In the desert outside Dubai, piles of sun-bleached bones dot the landscape. These are the remains of Arabian camels that once roamed the dunes. But they’re not just bones. Beneath a layer of windswept sand lies something truly alarming.

In hundreds of these hollowed out ribcages, researchers at 5 Gyres have found enormous tangles of plastic. Made up of plastic bags and polypropylene rope, the masses vary in size — some as small as a basketball and others as big as a large suitcase. Each one has caused a camel’s death, by way of gut blockages, bacterial sepsis, dehydration, or malnutrition.

It’s heartbreaking, but what’s happening to camels is not unique.

In the desert, food sources are limited. To a camel’s eye, if it’s not sand, it’s food. As a result, masses called bezoars naturally form in camels’ guts, made up of indigestible matter like hair or plant fibers. But when synthetic material enters the digestive tract, like a plastic bag clinging to the branches of an acacia tree, the masses turn deadly. Researchers have dubbed these “polybezoars,” and dissection reveals that they’re made up of thousands of individual bags.

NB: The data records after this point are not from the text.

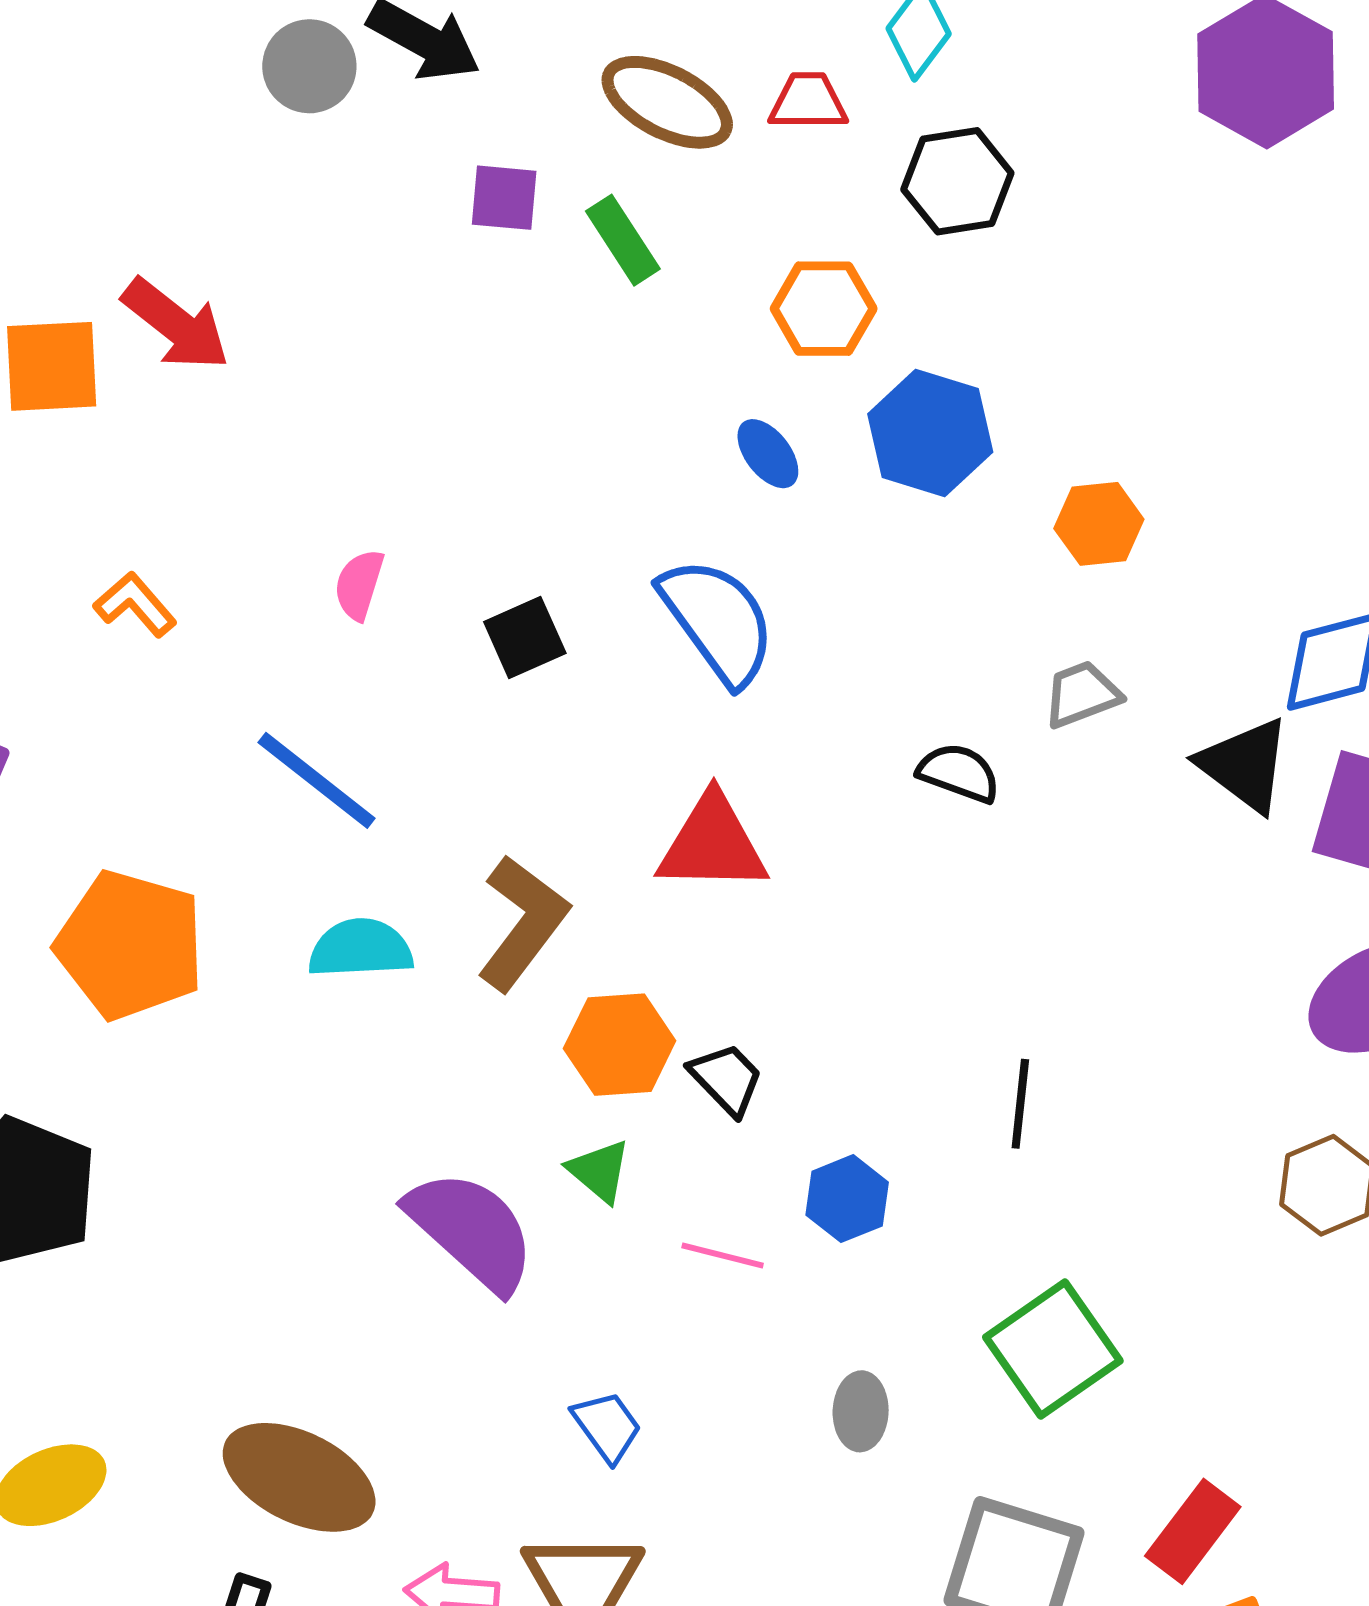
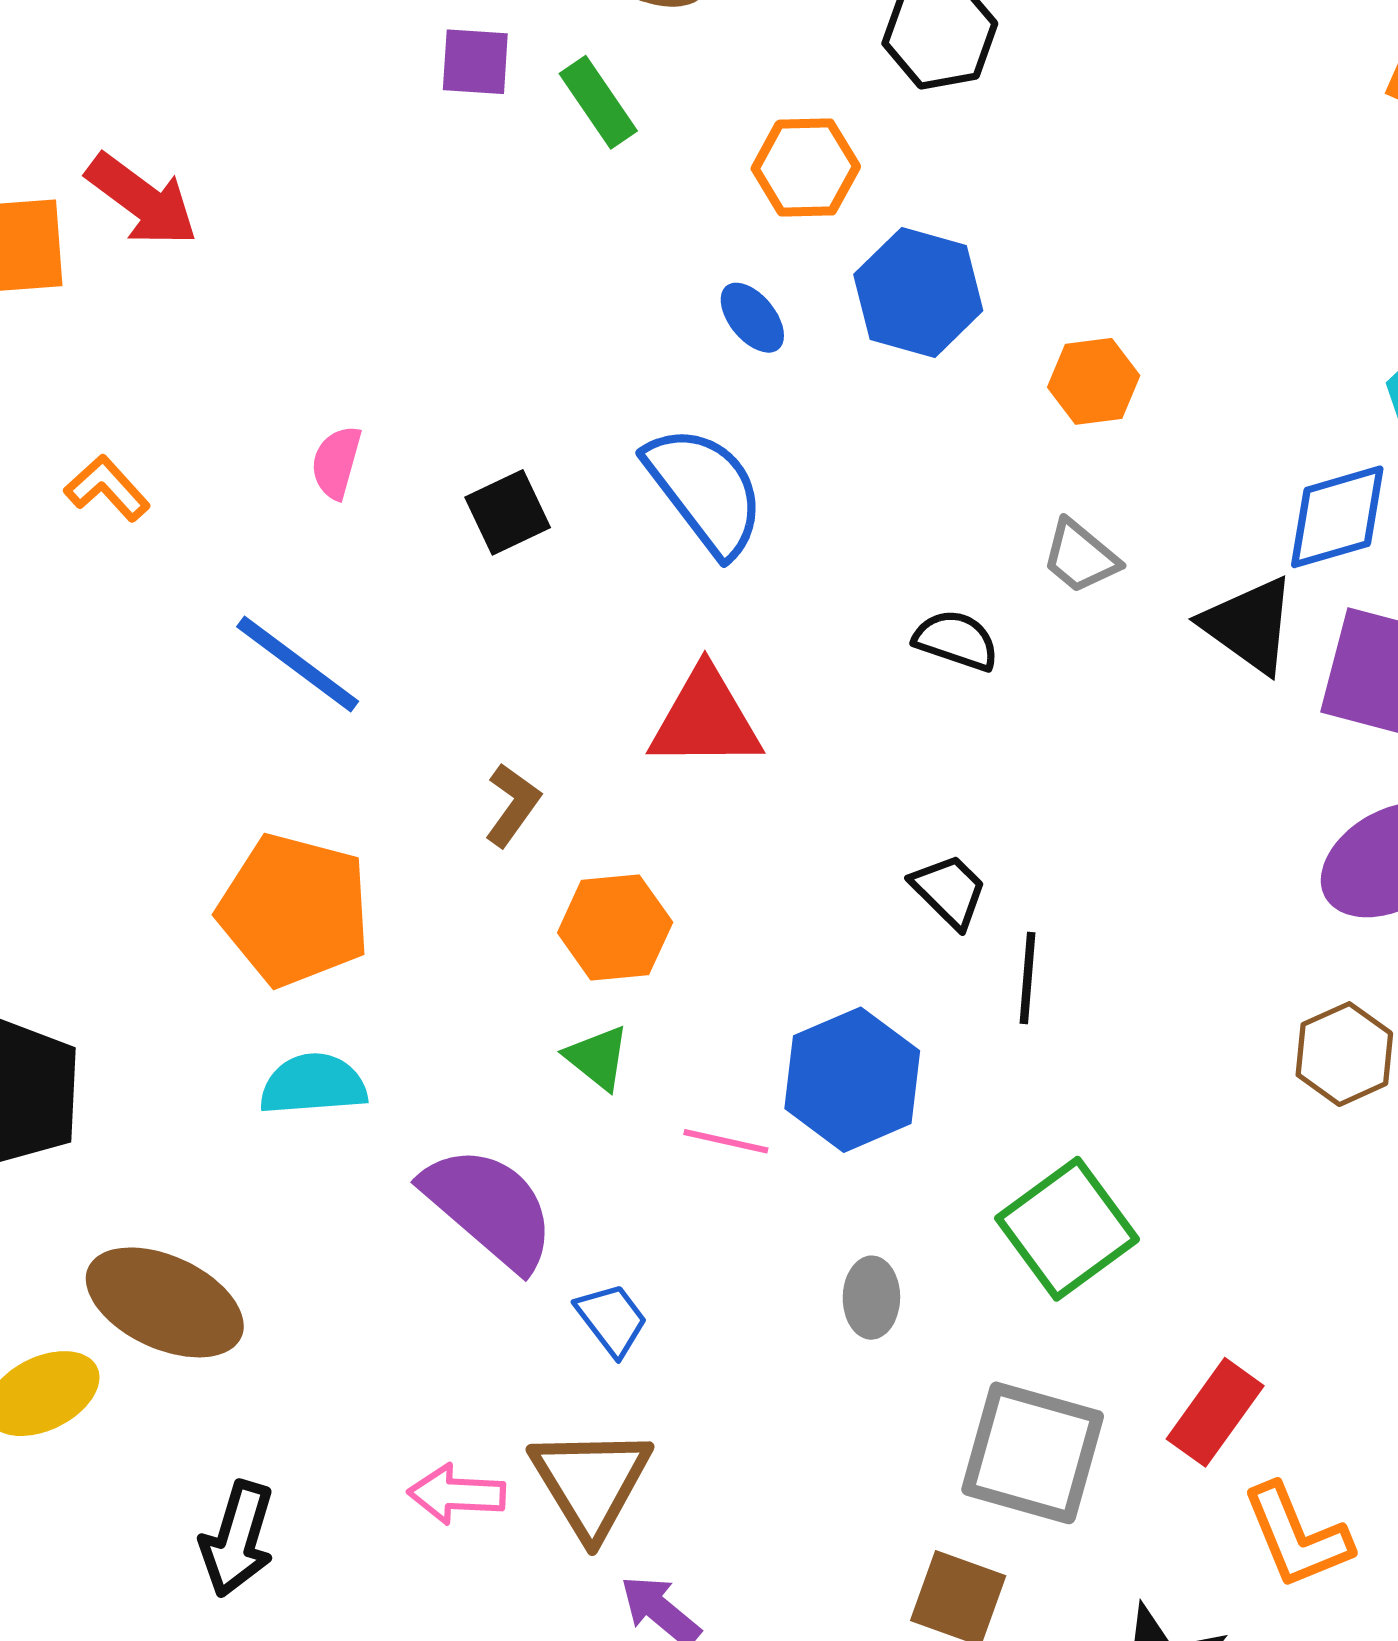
gray trapezoid: (1082, 694) -> (1080, 557), turned -118
brown L-shape: (523, 923) -> (513, 805), size x0.6
orange pentagon: (130, 945) -> (294, 910), moved
cyan semicircle: (361, 948) -> (313, 1084), moved
black trapezoid: (726, 1079) -> (949, 891), moved
blue hexagon: (847, 1199) -> (852, 1080), size x1.6
purple semicircle: (471, 1231) -> (489, 1208), moved
brown ellipse: (299, 1477) -> (165, 1302), moved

In 5 Gyres’ recent study, polybezoars led to a regional camel mortality rate of 1%. The news has caused heightened concern in the Middle East, where camels have proven essential to a traditional nomadic lifestyle. In fact, the study’s findings have prompted the government of the United Arab Emirates — a country whose economy is dominated by oil and petroleum, the building blocks of plastic — to signal its strong support for a global plastic treaty.

Now is the time to build on this momentum.